#### [Provided records]
· · · · · · ·
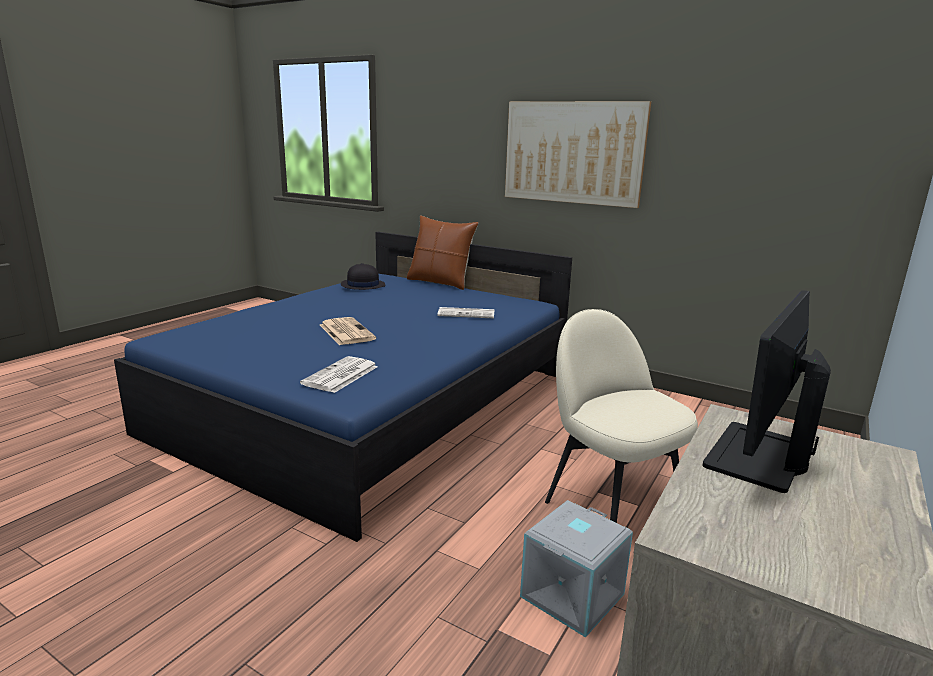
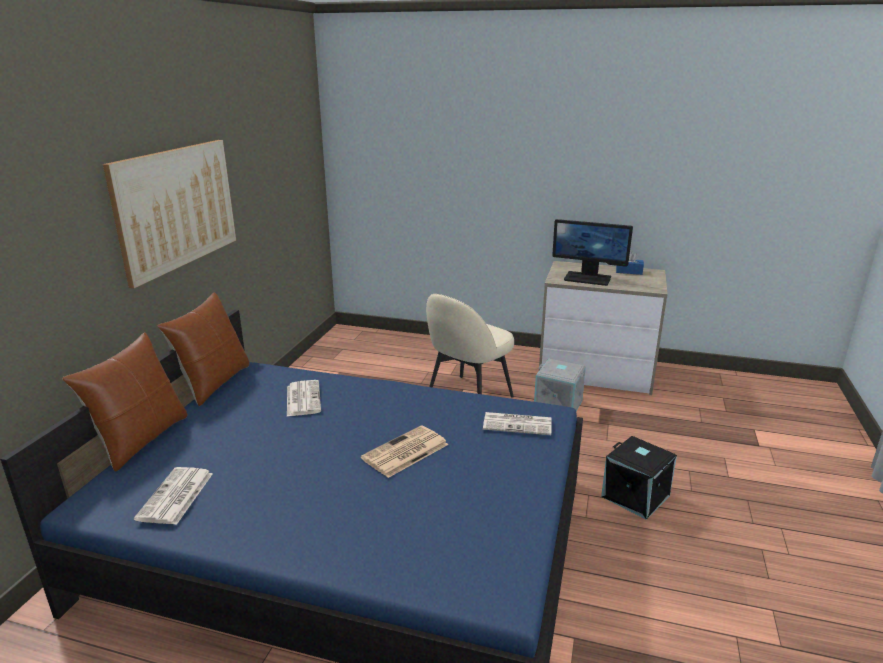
camera: 105 degrees left, 5 degrees up
(288, 588) = (636, 496): none -> black storage box
(362, 285) = (176, 497): black hat -> newspaper
(513, 295) = (214, 383): none -> brown pillow
(867, 546) = (629, 271): none -> blue tissue box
· · · · · · ·
#### [Description of the task]
Which lines of the material contain the string "black"? List each of them.

#### [Result of the exercise]
(288, 588) = (636, 496): none -> black storage box
(362, 285) = (176, 497): black hat -> newspaper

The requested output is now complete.